Jadi, onggokan kapal besar itu, menurut penuturan Tgk. Hanafiah, mengutip cerita turun temurun dari buyutnya, pada awalnya berada di tengah lautan lepas. Kapal tersebut kandas saat mengarungi lautan lepas.
Tapi lambat laun, lautan itu membentuk daratan hingga kapal tersebut berada di tanah kebun yang kemudian menjadi milik Nek Musa. Namun, tidak diketahui pada zaman apa Nek Musa hidup. Ataupun cerita ini hanya sebuah legenda.
Kalau mendengar penuturan orangtua dulu, kapal itu diperkirakan telah berada di sana dalam hitungan lima kali ganti generasi. Kalau umur orang zaman dahulu ditaksir 100 tahun, ungkap Tgk. Hanafiah, maka keberadaannya di sana diperkirakan telah mencapai 500 tahun.
Disisi lain, konon katanya, seiring dengan perputaran waktu, kondisi itu akan kembali berbalik hingga pada saatnya bibir pantai sampai lagi ke Cot Gapu.

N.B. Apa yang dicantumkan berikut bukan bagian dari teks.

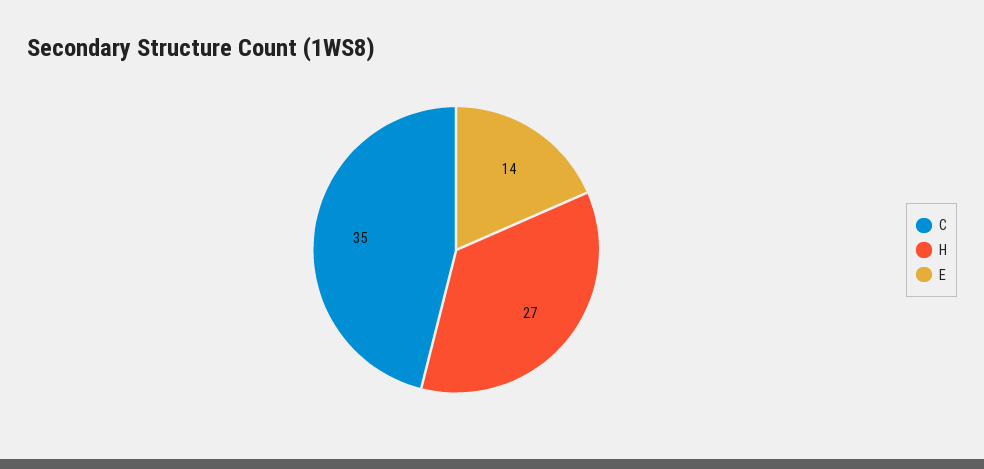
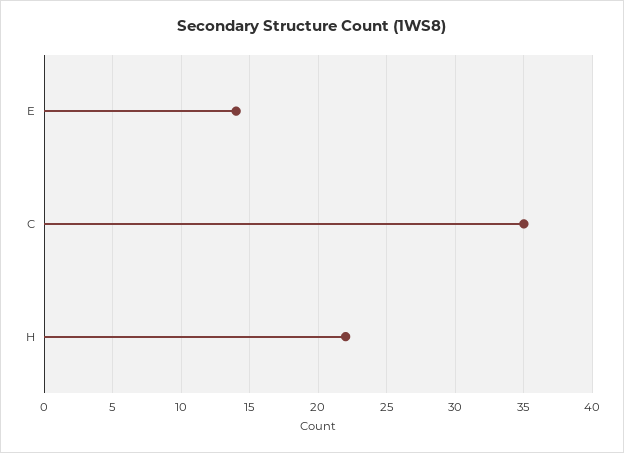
H: 27 -> 22

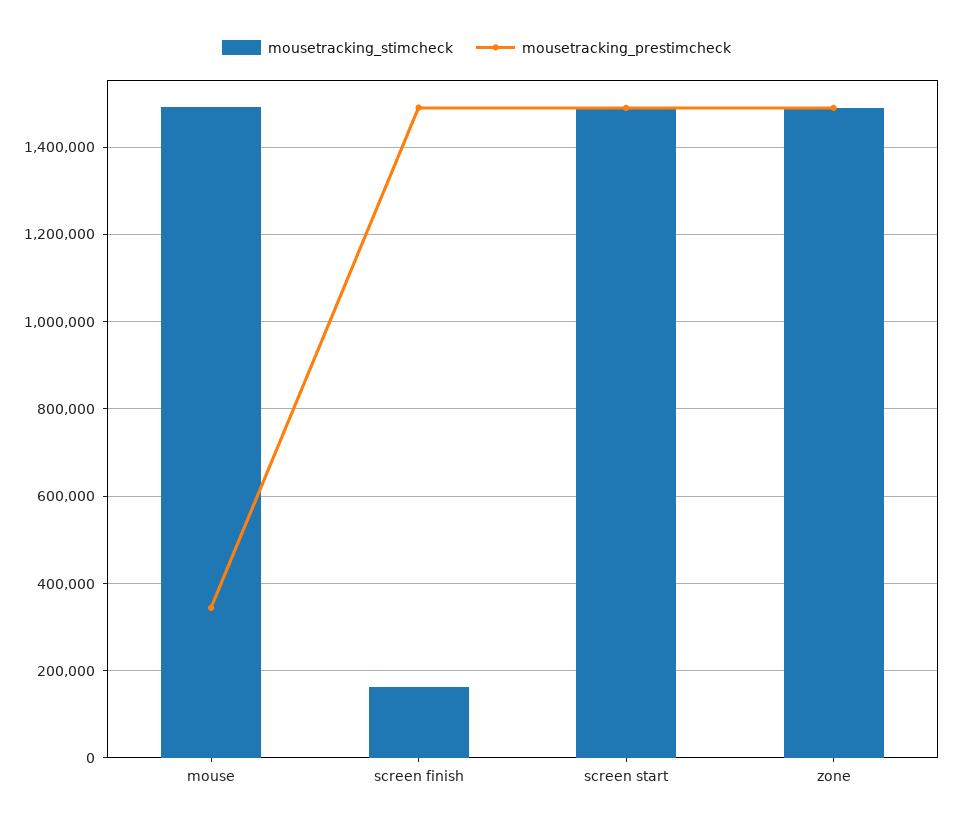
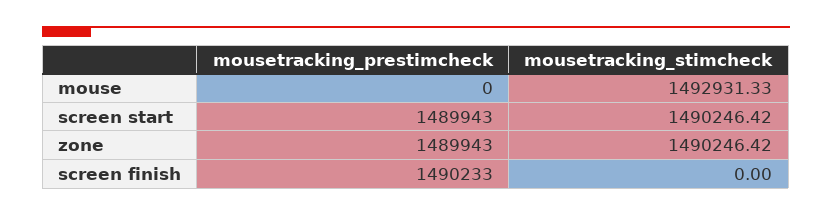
mousetracking_prestimcheck, mouse: 340000 -> 0
mousetracking_stimcheck, screen finish: 160000 -> 0

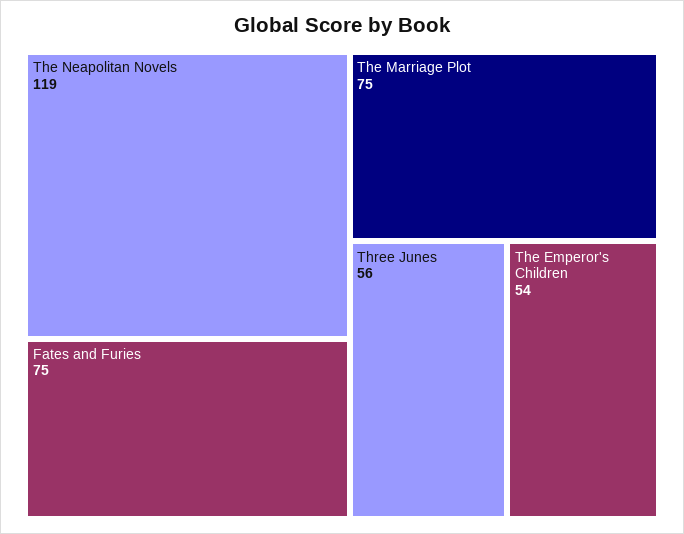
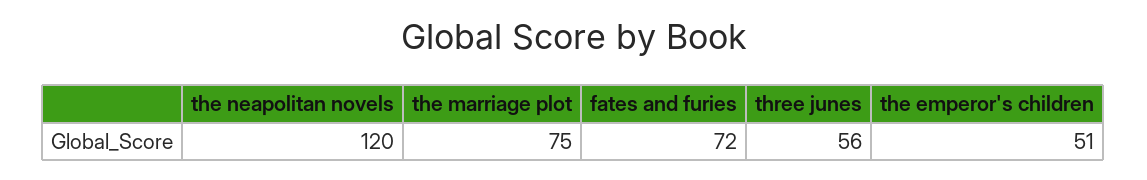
The Neapolitan Novels: 119 -> 120
Fates and Furies: 75 -> 72
The Emperor's Children: 54 -> 51

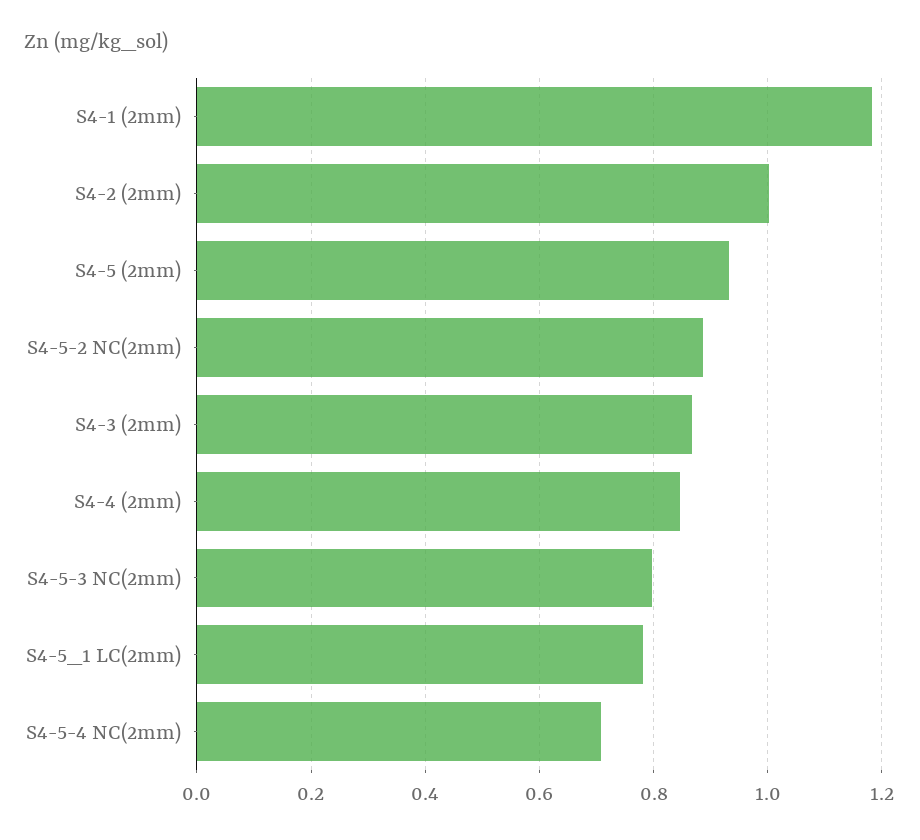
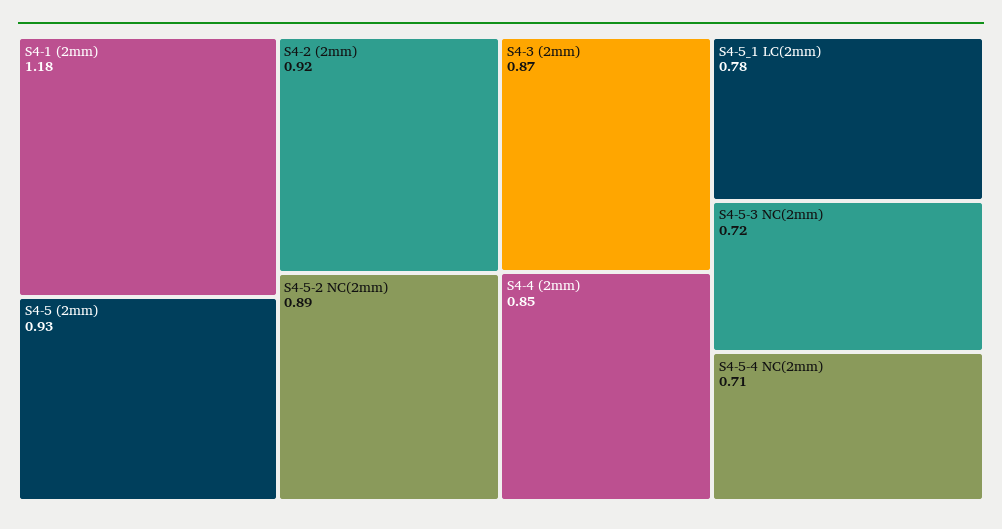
S4-2 (2mm): 1 -> 0.92
S4-5-3 NC(2mm): 0.8 -> 0.72

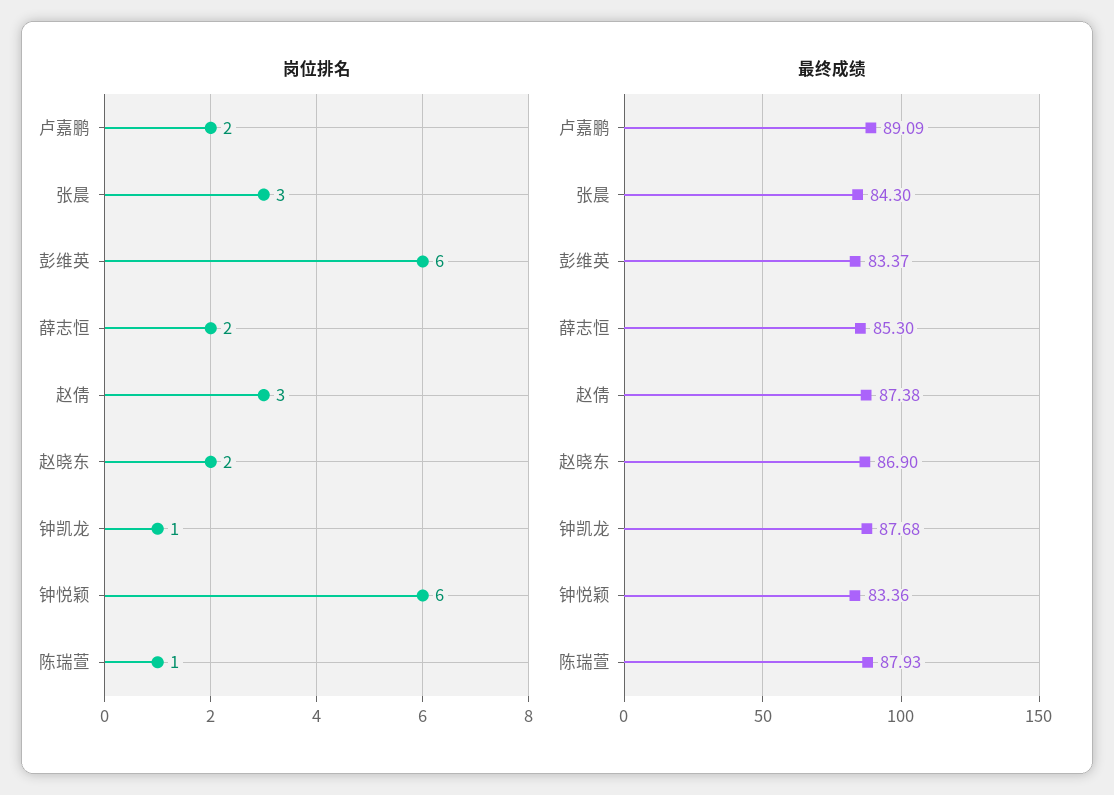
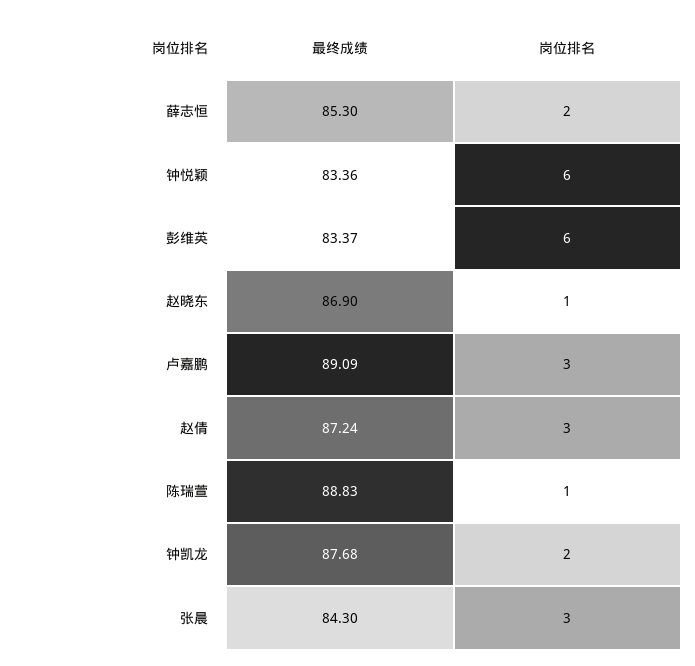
岗位排名, 卢嘉鹏: 2 -> 3
岗位排名, 赵晓东: 2 -> 1
岗位排名, 钟凯龙: 1 -> 2
最终成绩, 赵倩: 87.38 -> 87.24
最终成绩, 陈瑞萱: 87.93 -> 88.83

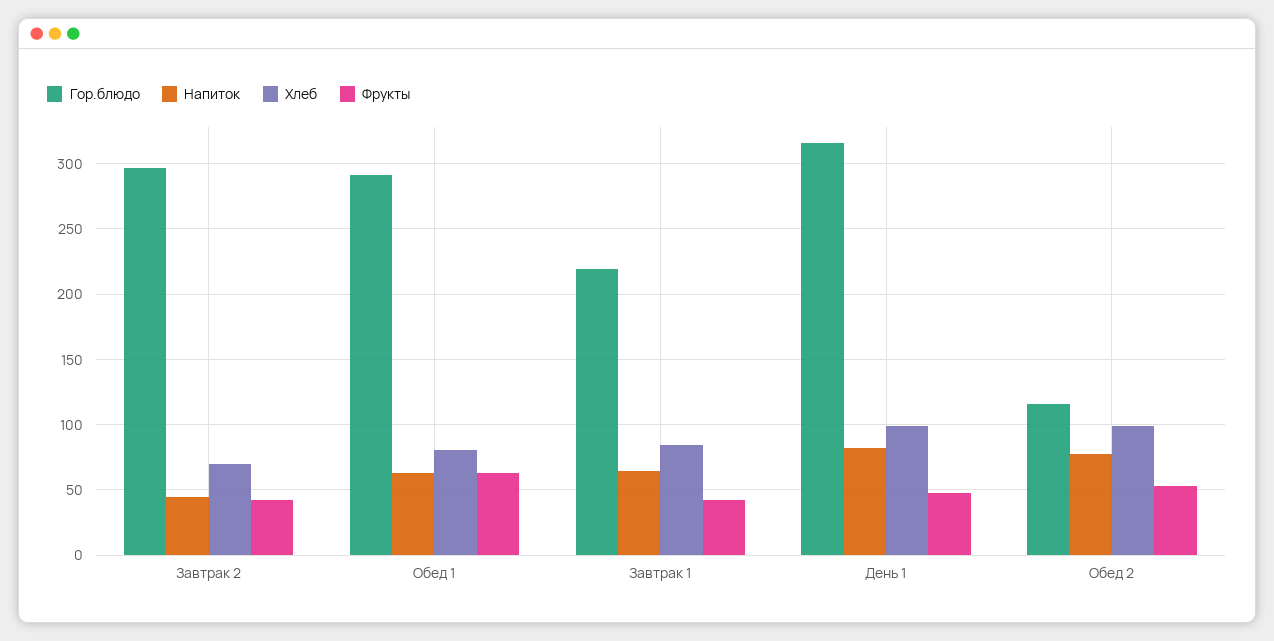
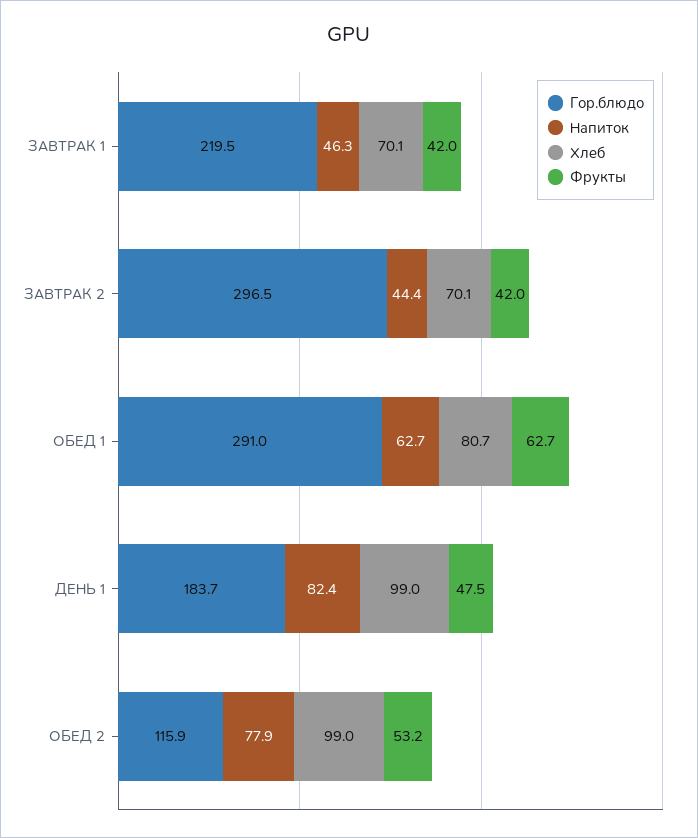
Напиток, Завтрак 1: 65 -> 46.3
Хлеб, Завтрак 1: 85 -> 70.1
Гор.блюдо, День 1: 315 -> 183.7

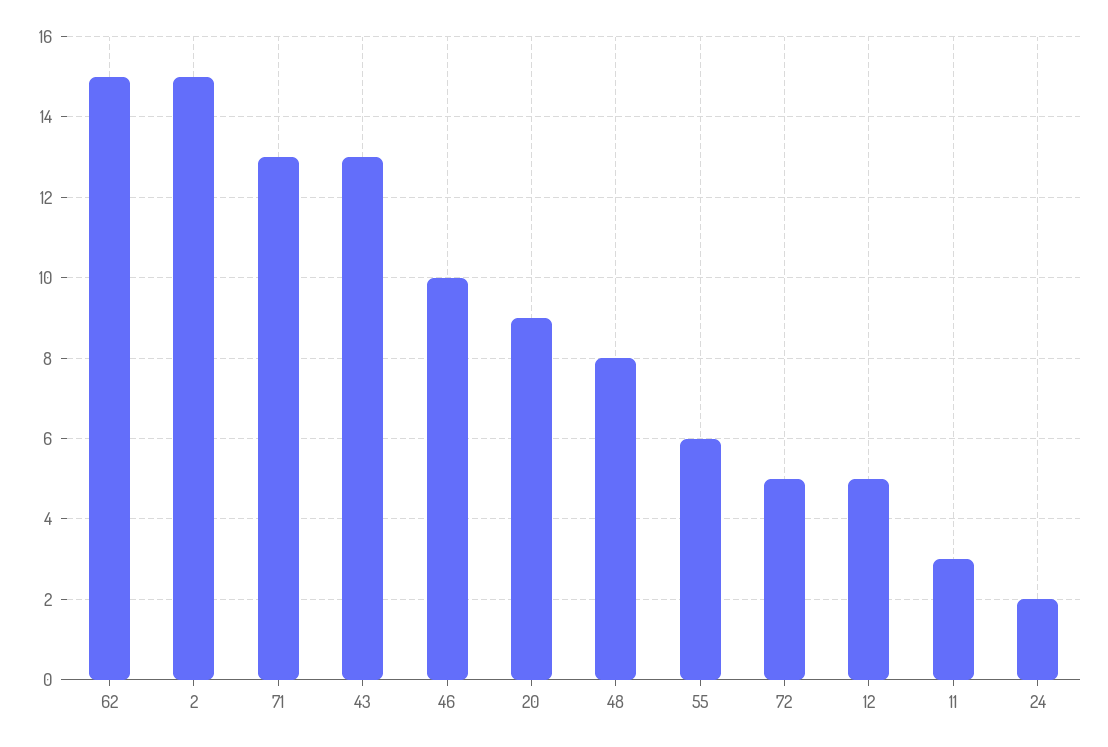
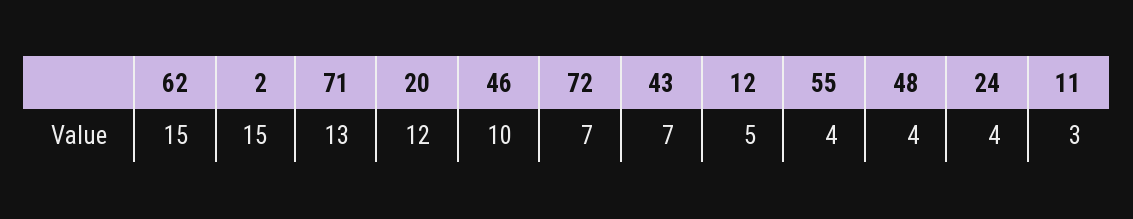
43: 13 -> 7
20: 9 -> 12
48: 8 -> 4
55: 6 -> 4
72: 5 -> 7
24: 2 -> 4

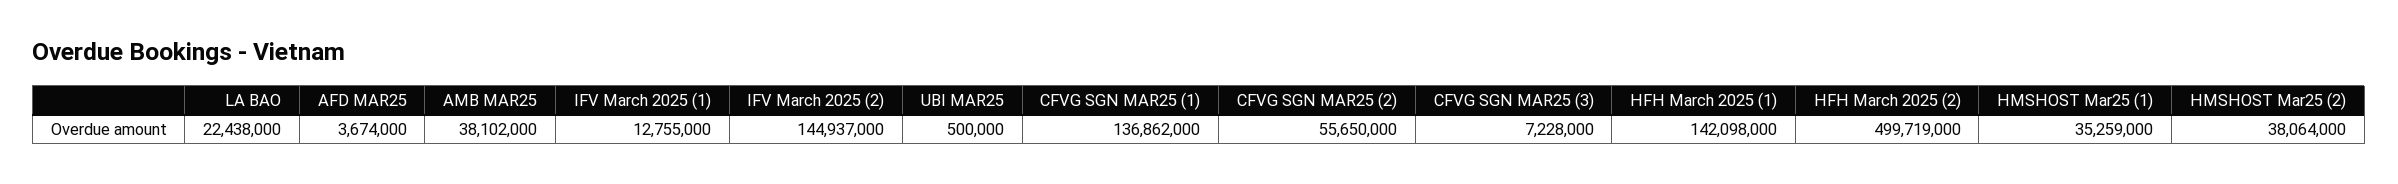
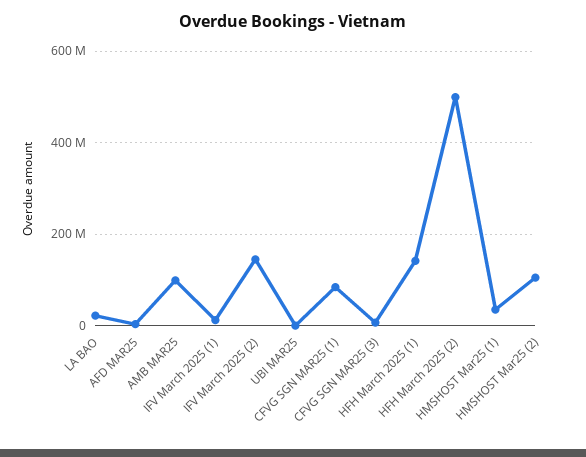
AMB MAR25: 38102000 -> 100000000
CFVG SGN MAR25 (1): 136862000 -> 80000000
CFVG SGN MAR25 (2): 55650000 -> none
HMSHOST Mar25 (2): 38064000 -> 100000000

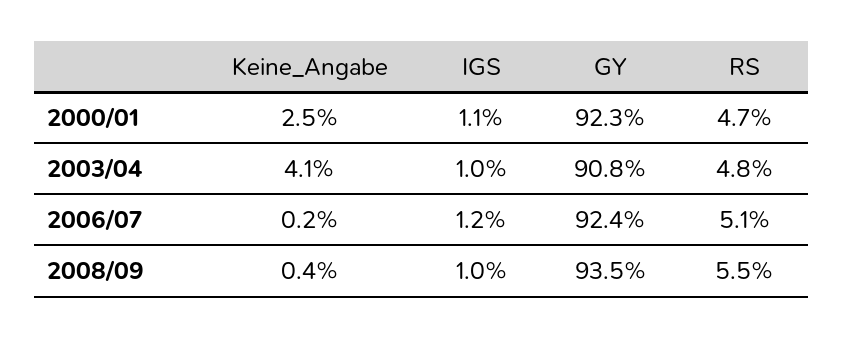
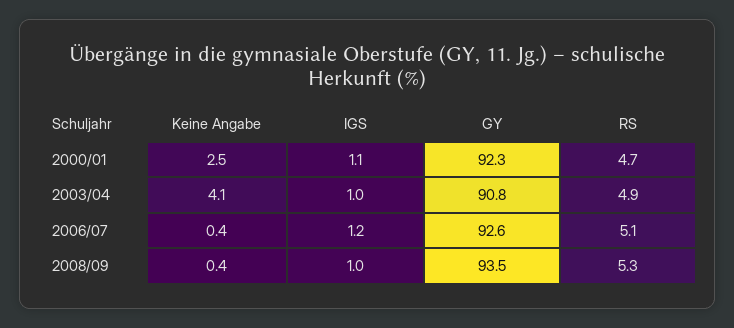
RS, 2003/04: 4.8 -> 4.9
Keine_Angabe, 2006/07: 0.2 -> 0.4
GY, 2006/07: 92.4 -> 92.6
RS, 2008/09: 5.5 -> 5.3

“Soal kapan itu akan terjadi kita tak akan pernah tau.”
Cerita lain dituturkan Tgk. Khairil, tokoh pemuda yang juga seorang Peutuha Kuala Raja. Ia menuturkan, pernah datang orang dari luar negeri yang awalnya sangat berkeinginan membeli onggokan besi dari kapal itu dengan nilai ratusan juta rupiah. Keinginan itu disampaikan kepada Peutuha gampong.
Tapi meski sudah berupa onggokan besi, kapal itu tidak dijual, dan orang dari luar negeri itupun juga tidak pernah datang lagi.
“Ini adalah sejarah. Meski asal muasalnya masih misteri dan butuh penelitian lebih lanjut.”